Blatter was also pleased with the security. South Africa has been under the microscope as one of the most crime-infested countries in the world.
There were 39 reports of criminal acts, most of them petty thefts. The Egyptian and Brazilian teams had money and items stolen from their hotels although news reports indicated the Egyptian’s had consorted with women of the night which led to the thefts, a report Egypt denied.
The regular crime statistics are startling. South Africa averages 50 murders a day and in 2007-08 there were officially 36,190 rapes, 14,201 carjackings and those are just the reported crimes.
The official word is the same as you’d get when you travel to any major city — be careful where you go, travel in numbers and don’t do anything that would put you in harm’s way.
The truth is though there has never been this level of concern for personal security in any other World Cup tournament.
The government plans on spending 1.3 billion rand ($200 million Cdn) for increased security, including an additional 41,000 specially deployed officers.
How good that security will be and what will happen away from the stadium is another question.
Six of the cities where games will be held — Polokwane, Pretoria, Nelspruit, Rustenburg, Johannesburg and Bloemfontein — are in the central or northern part of South Africa, the highest crime areas of the country.
“So I am satisfied with the way the competition went but there are still challenges which will have to be dealt with in terms of transport and accommodation,” Blatter said.
With a little less than a year left before the tournament begins, moving fans to and from sites remains difficult and reports indicate more than 15,000 hotel rooms are still needed.
Hotel groups are either upgrading or building new hotels with as many as 15 new hotels scheduled to open in June of 2010. That’s 10 days before the start of the tournament. Even the most optimistic organizer will find it hard to believe that all the projects will be finished on time.

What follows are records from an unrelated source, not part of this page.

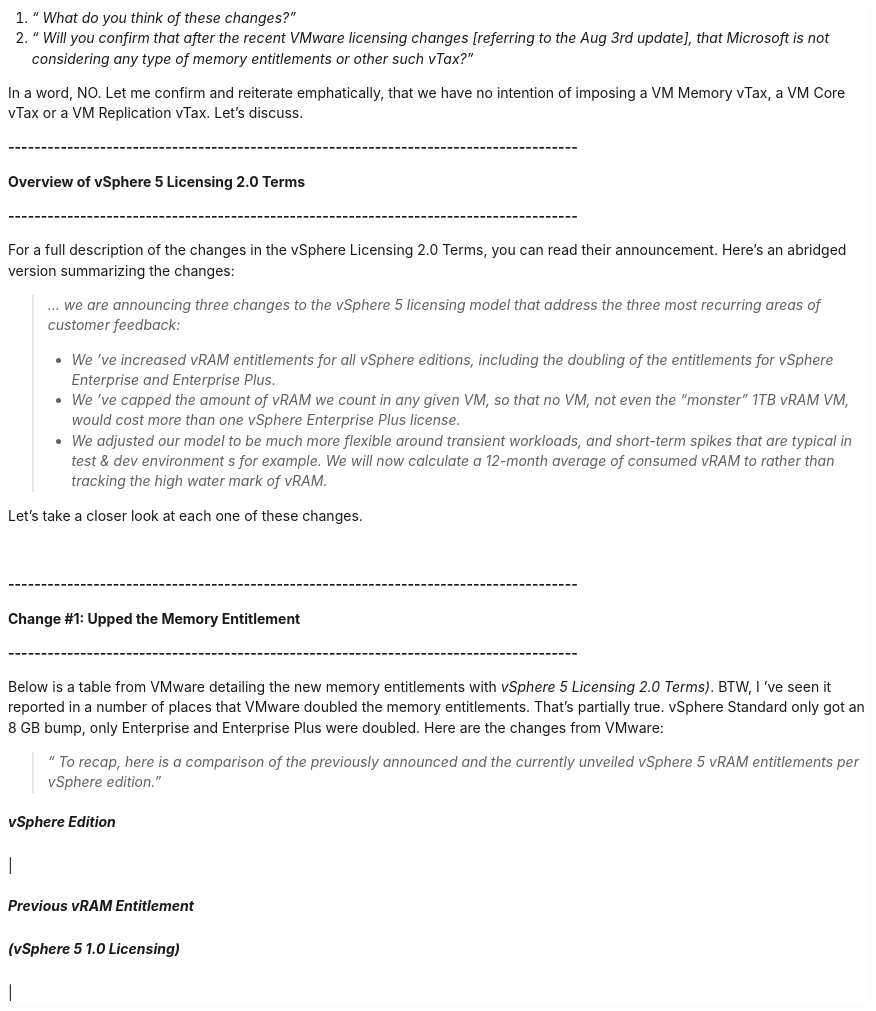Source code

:   1. _“ What do you think of these changes?”_
  2. _“ Will you confirm that after the recent VMware licensing changes [referring to the Aug 3rd update], that Microsoft is not considering any type of memory entitlements or other such vTax?”_



In a word, NO. Let me confirm and reiterate emphatically, that we have no intention of imposing a VM Memory vTax, a VM Core vTax or a VM Replication vTax. Let’s discuss.

**\---------------------------------------------------------------------------------------**

**Overview of vSphere 5 Licensing 2.0 Terms**

**\---------------------------------------------------------------------------------------**

For a full description of the changes in the vSphere Licensing 2.0 Terms, you can read their announcement. Here’s an abridged version summarizing the changes:

> _… we are announcing three changes to the vSphere 5 licensing model that address the three most recurring areas of customer feedback:_
> 
>   * _We ’ve increased vRAM entitlements for all vSphere editions, including the doubling of the entitlements for vSphere Enterprise and Enterprise Plus._
>   * _We ’ve capped the amount of vRAM we count in any given VM, so that no VM, not even the “monster” 1TB vRAM VM, would cost more than one vSphere Enterprise Plus license._
>   * _We adjusted our model to be much more flexible around transient workloads, and short-term spikes that are typical in test & dev environment_ _s for example. We will now calculate a 12-month average of consumed vRAM to rather than tracking the high water mark of vRAM._
> 


Let’s take a closer look at each one of these changes.

 

**\---------------------------------------------------------------------------------------**

**Change #1: Upped the Memory Entitlement**

**\---------------------------------------------------------------------------------------**

Below is a table from VMware detailing the new memory entitlements with _vSphere 5 Licensing 2.0 Terms)_. BTW, I ’ve seen it reported in a number of places that VMware doubled the memory entitlements. That’s partially true. vSphere Standard only got an 8 GB bump, only Enterprise and Enterprise Plus were doubled. Here are the changes from VMware:

> _“ To recap, here is a comparison of the previously announced and the currently unveiled vSphere 5 vRAM entitlements per vSphere edition.”_

##### vSphere Edition

| 

##### Previous vRAM Entitlement

##### _(vSphere 5 1.0 Licensing)_

| 
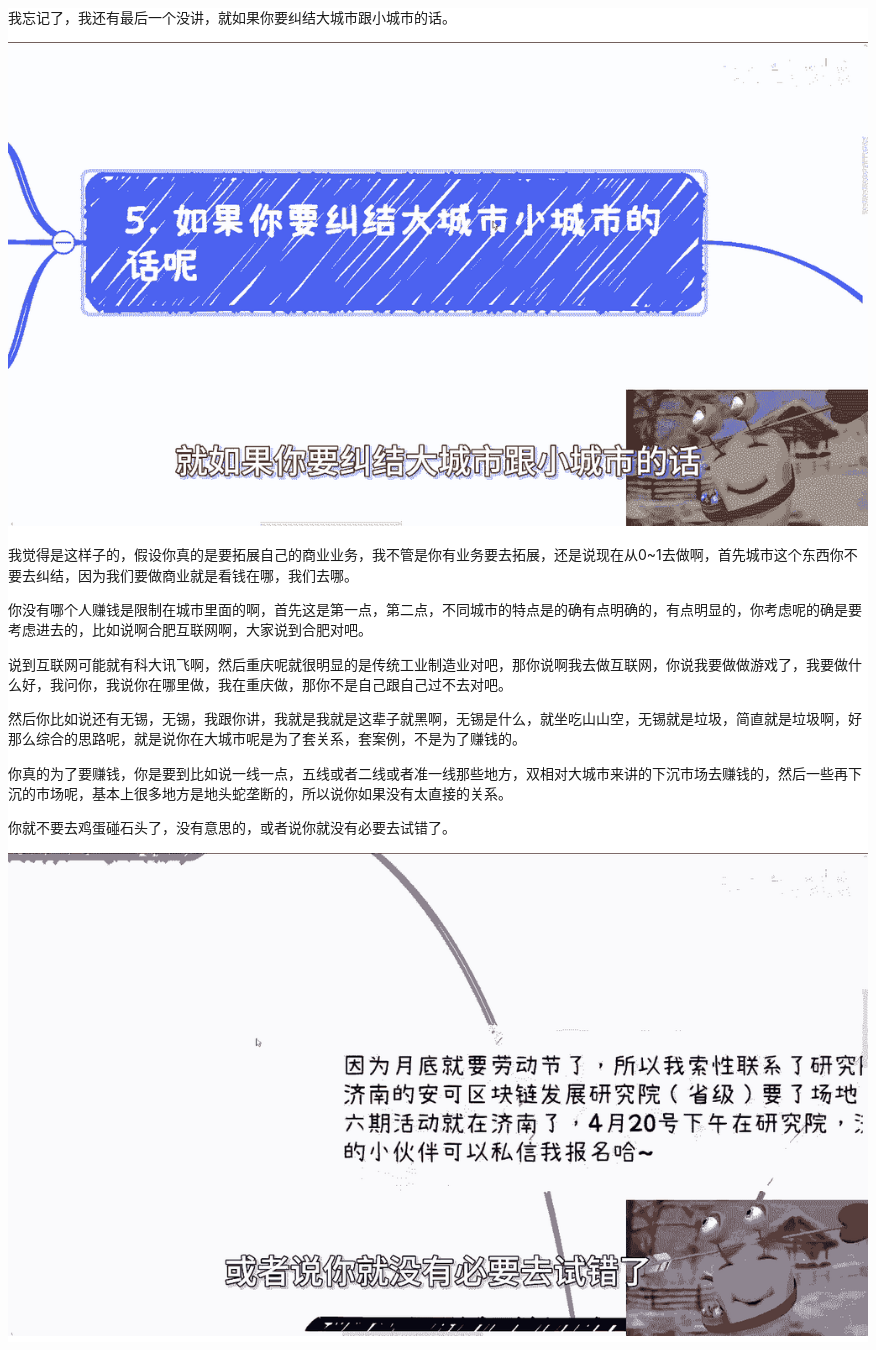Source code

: 我忘记了，我还有最后一个没讲，就如果你要纠结大城市跟小城市的话。

![](img/b5924f1905ca1724fd34ed46fa36ba98_26.png)

我觉得是这样子的，假设你真的是要拓展自己的商业业务，我不管是你有业务要去拓展，还是说现在从0~1去做啊，首先城市这个东西你不要去纠结，因为我们要做商业就是看钱在哪，我们去哪。

你没有哪个人赚钱是限制在城市里面的啊，首先这是第一点，第二点，不同城市的特点是的确有点明确的，有点明显的，你考虑呢的确是要考虑进去的，比如说啊合肥互联网啊，大家说到合肥对吧。

说到互联网可能就有科大讯飞啊，然后重庆呢就很明显的是传统工业制造业对吧，那你说啊我去做互联网，你说我要做做游戏了，我要做什么好，我问你，我说你在哪里做，我在重庆做，那你不是自己跟自己过不去对吧。

然后你比如说还有无锡，无锡，我跟你讲，我就是我就是这辈子就黑啊，无锡是什么，就坐吃山山空，无锡就是垃圾，简直就是垃圾啊，好那么综合的思路呢，就是说你在大城市呢是为了套关系，套案例，不是为了赚钱的。

你真的为了要赚钱，你是要到比如说一线一点，五线或者二线或者准一线那些地方，双相对大城市来讲的下沉市场去赚钱的，然后一些再下沉的市场呢，基本上很多地方是地头蛇垄断的，所以说你如果没有太直接的关系。

你就不要去鸡蛋碰石头了，没有意思的，或者说你就没有必要去试错了。

![](img/b5924f1905ca1724fd34ed46fa36ba98_28.png)

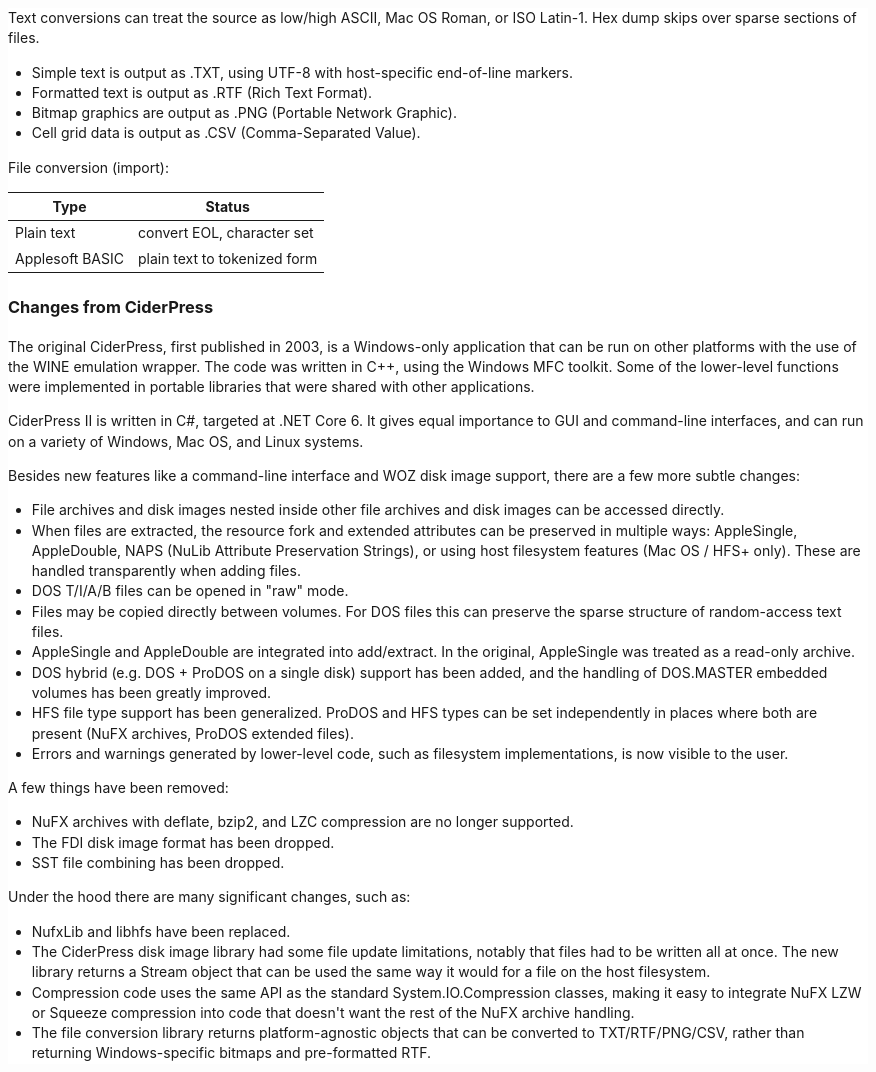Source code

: Text conversions can treat the source as low/high ASCII, Mac OS Roman, or ISO Latin-1.
Hex dump skips over sparse sections of files.

 - Simple text is output as .TXT, using UTF-8 with host-specific end-of-line markers.
 - Formatted text is output as .RTF (Rich Text Format).
 - Bitmap graphics are output as .PNG (Portable Network Graphic).
 - Cell grid data is output as .CSV (Comma-Separated Value).

 File conversion (import):

Type                         | Status
---------------------------- | ------
Plain text                   | convert EOL, character set
Applesoft BASIC              | plain text to tokenized form

### Changes from CiderPress ###

The original CiderPress, first published in 2003, is a Windows-only application that can be
run on other platforms with the use of the WINE emulation wrapper.  The code was written in C++,
using the Windows MFC toolkit.  Some of the lower-level functions were implemented in portable
libraries that were shared with other applications.

CiderPress II is written in C#, targeted at .NET Core 6.  It gives equal importance to GUI and
command-line interfaces, and can run on a variety of Windows, Mac OS, and Linux systems.

Besides new features like a command-line interface and WOZ disk image support, there are a
few more subtle changes:

 - File archives and disk images nested inside other file archives and disk images can be accessed
   directly.
 - When files are extracted, the resource fork and extended attributes can be preserved in
   multiple ways: AppleSingle, AppleDouble, NAPS (NuLib Attribute Preservation Strings), or
   using host filesystem features (Mac OS / HFS+ only).  These are handled transparently when
   adding files.
 - DOS T/I/A/B files can be opened in "raw" mode.
 - Files may be copied directly between volumes.  For DOS files this can preserve the sparse
   structure of random-access text files.
 - AppleSingle and AppleDouble are integrated into add/extract.  In the original, AppleSingle was
   treated as a read-only archive.
 - DOS hybrid (e.g. DOS + ProDOS on a single disk) support has been added, and the handling of
   DOS.MASTER embedded volumes has been greatly improved.
 - HFS file type support has been generalized.  ProDOS and HFS types can be set independently in
   places where both are present (NuFX archives, ProDOS extended files).
 - Errors and warnings generated by lower-level code, such as filesystem implementations, is now
   visible to the user.

A few things have been removed:

 - NuFX archives with deflate, bzip2, and LZC compression are no longer supported.
 - The FDI disk image format has been dropped.
 - SST file combining has been dropped.

Under the hood there are many significant changes, such as:

 - NufxLib and libhfs have been replaced.
 - The CiderPress disk image library had some file update limitations, notably that files had to
   be written all at once.  The new library returns a Stream object that can be used the same way
   it would for a file on the host filesystem.
 - Compression code uses the same API as the standard System.IO.Compression classes, making it
   easy to integrate NuFX LZW or Squeeze compression into code that doesn't want the rest of the
   NuFX archive handling.
 - The file conversion library returns platform-agnostic objects that can be converted to
   TXT/RTF/PNG/CSV, rather than returning Windows-specific bitmaps and pre-formatted RTF.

Traffic, airport security and access to stadium through a park-and-ride program was from all reports a shambles. Park and ride allows people to park in a specific area and then shuttles take them to the stadium. There is no well designed mass transit system although a modern, rapid rail and bus system between some centres is expected to be ready, mostly out of Johannesburg.
FIFA general secretary Jerome Valcke wasn’t as kind as his boss.
“Transportation is an issue, accommodation is an issue,” he said. “These are things that have to be done. Yes, the park and ride does not work, yes, the media shuttle system has not worked. Yes, the signage has not worked. It was difficult to come in and out of the stadium.”
As for stadium preparedness, nine of the 10 stadiums should be ready by October, about eight months before the tournament begins. Valcke believes all the problems will be worked out in 11 months.
Despite the shortcomings, the trial run with the Confederations Cup proved better than expected.